▶ [Records provided]
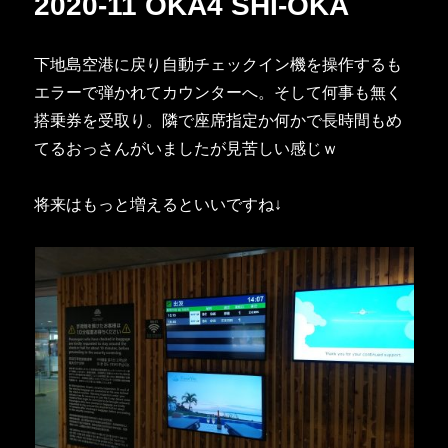
2020-11 OKA4 SHI-OKA
下地島空港に戻り自動チェックイン機を操作するも
エラーで弾かれてカウンターへ。そして何事も無く
搭乗券を受取り。隣で座席指定か何かで長時間もめ
てるおっさんがいましたが見苦しい感じｗ
将来はもっと増えるといいですね↓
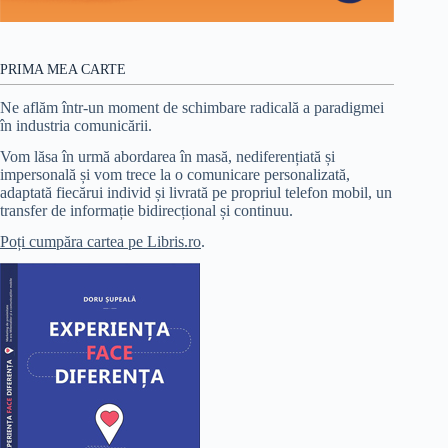
PRIMA MEA CARTE
Ne aflăm într-un moment de schimbare radicală a paradigmei
în industria comunicării.
Vom lăsa în urmă abordarea în masă, nediferențiată și
impersonală și vom trece la o comunicare personalizată,
adaptată fiecărui individ și livrată pe propriul telefon mobil, un
transfer de informație bidirecțional și continuu.
Poți cumpăra cartea pe Libris.ro
.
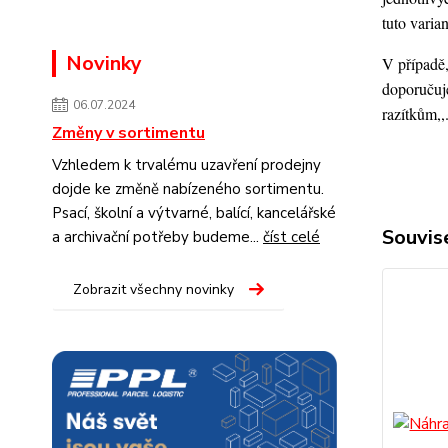
tuto varia
Novinky
V případě,
doporučuje
06.07.2024
razítkům,,
Změny v sortimentu
Vzhledem k trvalému uzavření prodejny
dojde ke změně nabízeného sortimentu.
Psací, školní a výtvarné, balící, kancelářské
Souvise
a archivační potřeby budeme...
číst celé
Zobrazit všechny novinky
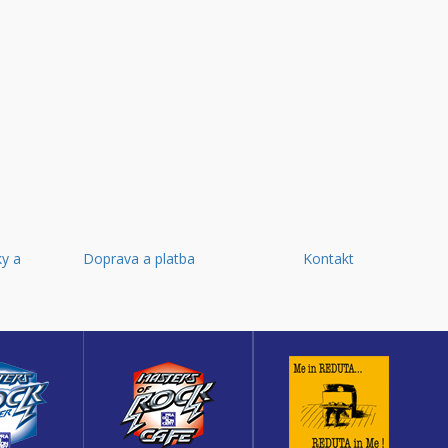
y a
Doprava a platba
Kontakt
d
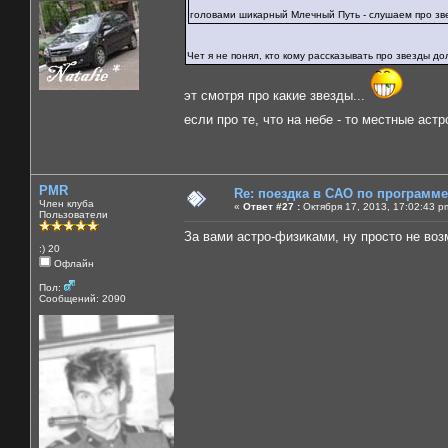
головами шикарный Млечный Путь - слушаем про з
Чет я не понял, кто кому рассказывать про звезды д
эт смотря про какие звезды...
если про те, что на небе - то местные аст
PMR
Re: поездка в САО по программ
Член клуба
«
Ответ #27 :
Октября 17, 2013, 17:02:43 p
Пользователи
За вами астро-физиками, ну просто не во
:) 20
Офлайн
Пол:
Сообщений: 2090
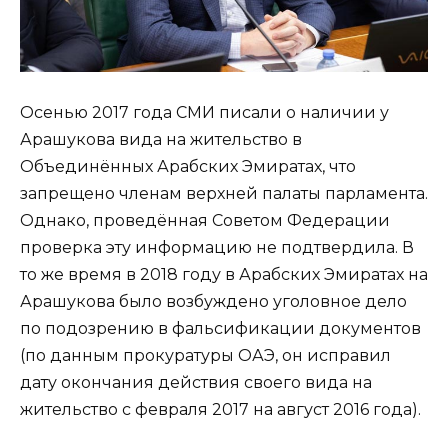
Осенью 2017 года СМИ писали о наличии у
Арашукова вида на жительство в
Объединённых Арабских Эмиратах, что
запрещено членам верхней палаты парламента.
Однако, проведённая Советом Федерации
проверка эту информацию не подтвердила. В
то же время в 2018 году в Арабских Эмиратах на
Арашукова было возбуждено уголовное дело
по подозрению в фальсификации документов
(по данным прокуратуры ОАЭ, он исправил
дату окончания действия своего вида на
жительство с февраля 2017 на август 2016 года).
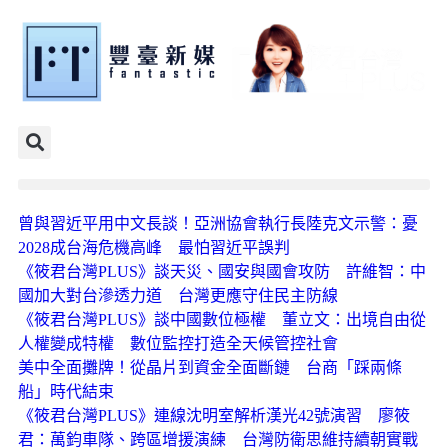
曾與習近平用中文長談！亞洲協會執行長陸克文示警：憂
2028成台海危機高峰 最怕習近平誤判
《筱君台灣PLUS》談天災、國安與國會攻防 許維智：中
國加大對台滲透力道 台灣更應守住民主防線
《筱君台灣PLUS》談中國數位極權 董立文：出境自由從
人權變成特權 數位監控打造全天候管控社會
美中全面攤牌！從晶片到資金全面斷鏈 台商「踩兩條
船」時代結束
《筱君台灣PLUS》連線沈明室解析漢光42號演習 廖筱
君：萬鈞車隊、跨區增援演練 台灣防衛思維持續朝實戰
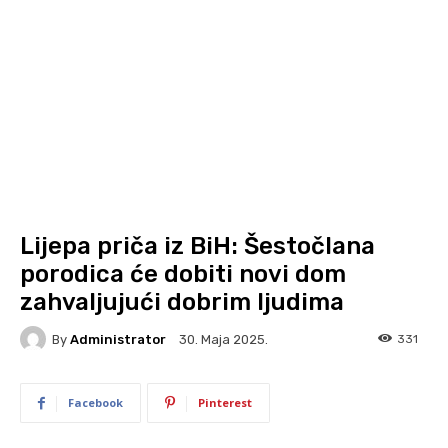
Lijepa priča iz BiH: Šestočlana
porodica će dobiti novi dom
zahvaljujući dobrim ljudima
By
Administrator
331
30. Maja 2025.
Facebook
Pinterest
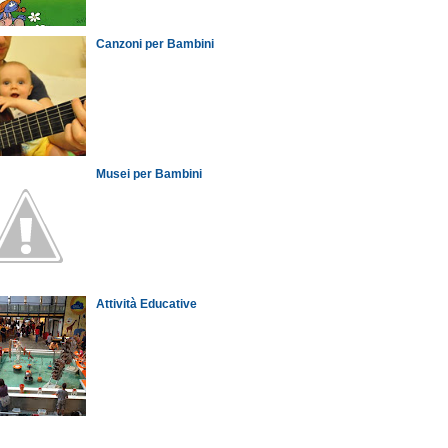
Canzoni per Bambini
Musei per Bambini
Attività Educative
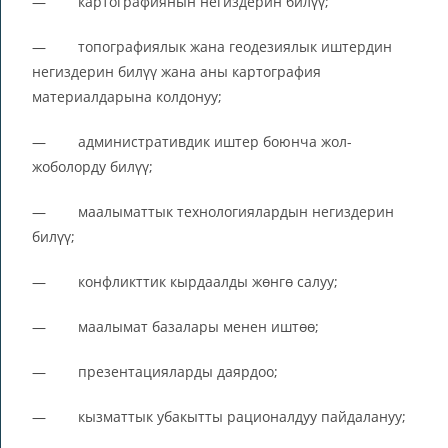
— картографиянын негиздерин билүү;
— топографиялык жана геодезиялык иштердин
негиздерин билүү жана аны картография
материалдарына колдонуу;
— административдик иштер боюнча жол-
жоболорду билүү;
— маалыматтык технологиялардын негиздерин
билүү;
— конфликттик кырдаалды жөнгө салуу;
— маалымат базалары менен иштөө;
— презентацияларды даярдоо;
— кызматтык убакытты рационалдуу пайдалануу;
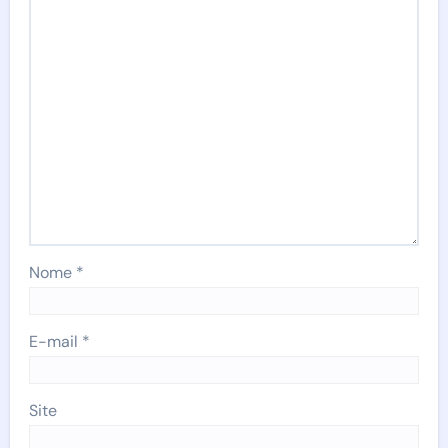
Nome
*
E-mail
*
Site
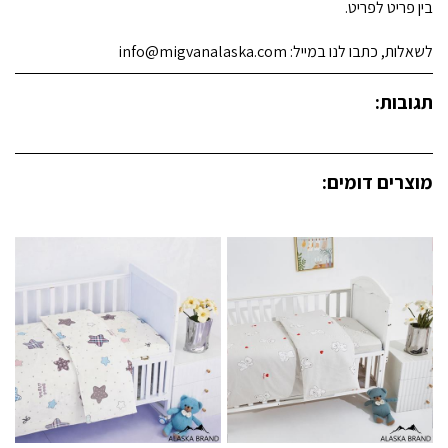
בין פריט לפריט.
לשאלות, כתבו לנו במייל: info@migvanalaska.com
תגובות:
מוצרים דומים:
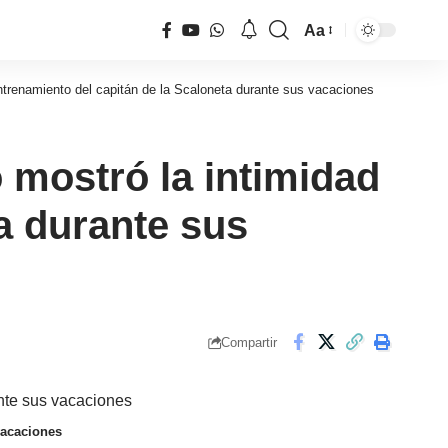
Aa
Tamaño
de
ntrenamiento del capitán de la Scaloneta durante sus vacaciones
fuente
 mostró la intimidad
a durante sus
Compartir
vacaciones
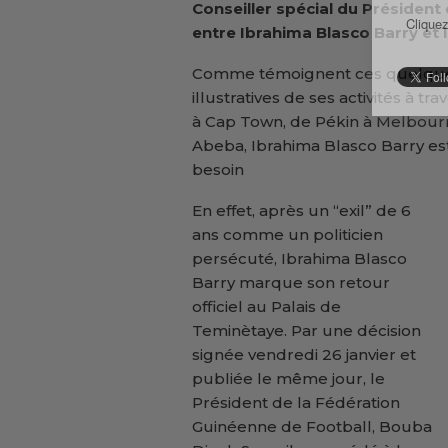
Conseiller spécial du Président 
Cliquez
entre Ibrahima Blasco Barry et l
Comme témoignent ces quelques 
illustratives de ses activités à t
à Cap Town, de Pékin à Melbourne
Abeba, Ibrahima Blasco Barry es
besoin
En effet, après un “exil” de 6
ans comme un politicien
persécuté, Ibrahima Blasco
Barry marque son retour
officiel au Palais de
Teminètaye. Par une décision
signée vendredi 26 janvier et
publiée le même jour, le
Président de la Fédération
Guinéenne de Football, Bouba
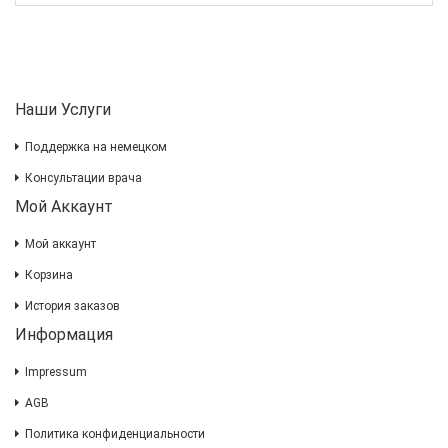
Наши Услуги
Поддержка на немецком
Консультации врача
Мой Аккаунт
Мой аккаунт
Корзина
История заказов
Информация
Impressum
AGB
Политика конфиденциальности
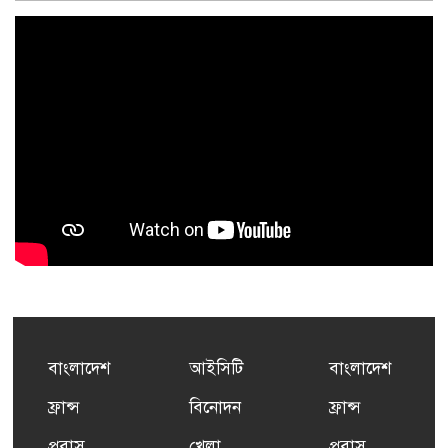
বাংলাদেশ
আইসিটি
বাংলাদেশ
ফ্রান্স
বিনোদন
ফ্রান্স
প্রবাস
খেলা
প্রবাস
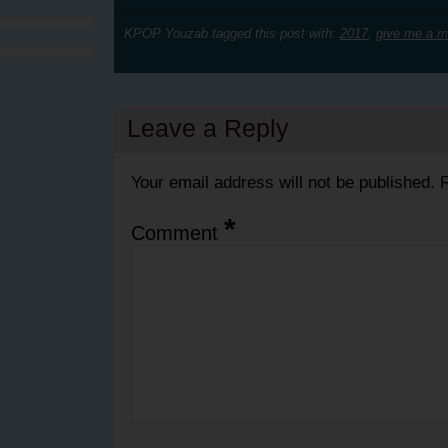
KPOP Youzab tagged this post with:
2017
,
give me a m
Leave a Reply
Your email address will not be published.
R
*
Comment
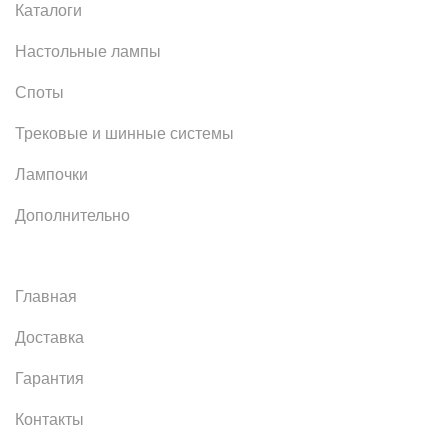
Каталоги
Настольные лампы
Споты
Трековые и шинные системы
Лампочки
Дополнительно
Главная
Доставка
Гарантия
Контакты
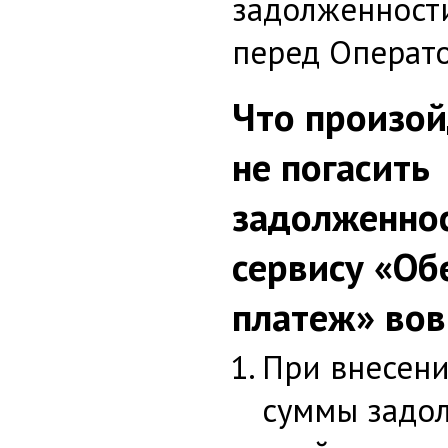
задолженност
перед Операто
Что произой
не погасить
задолженнос
сервису «О
платеж» во
При внесен
суммы задо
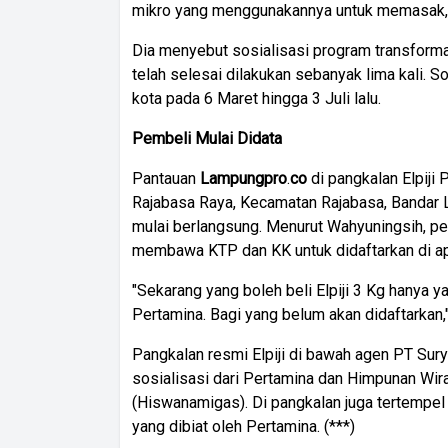
mikro yang menggunakannya untuk memasak, n
Dia menyebut sosialisasi program transformas
telah selesai dilakukan sebanyak lima kali. S
kota pada 6 Maret hingga 3 Juli lalu.
Pembeli
Mulai
Didata
Pantauan
Lampungpro
.
co
di pangkalan Elpiji
Rajabasa Raya, Kecamatan Rajabasa, Bandar 
mulai berlangsung. Menurut Wahyuningsih, pen
membawa KTP dan KK untuk didaftarkan di ap
"Sekarang yang boleh beli Elpiji 3 Kg hanya y
Pertamina. Bagi yang belum akan didaftarkan
Pangkalan resmi Elpiji di bawah agen PT Su
sosialisasi dari Pertamina dan Himpunan Wi
(Hiswanamigas). Di pangkalan juga tertempel
yang dibiat oleh Pertamina. (***)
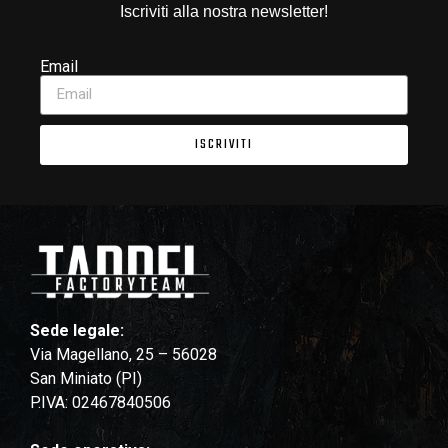
Iscriviti alla nostra newsletter!
Email
ISCRIVITI
Sede legale:
Via Magellano, 25 – 56028
San Miniato (PI)
P.IVA: 02467840506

▶ [Exercise instructions] Every line of the listing that includes the word "Bambini" forms the answer.

▶ [Output below]
Canzoni per Bambini
Musei per Bambini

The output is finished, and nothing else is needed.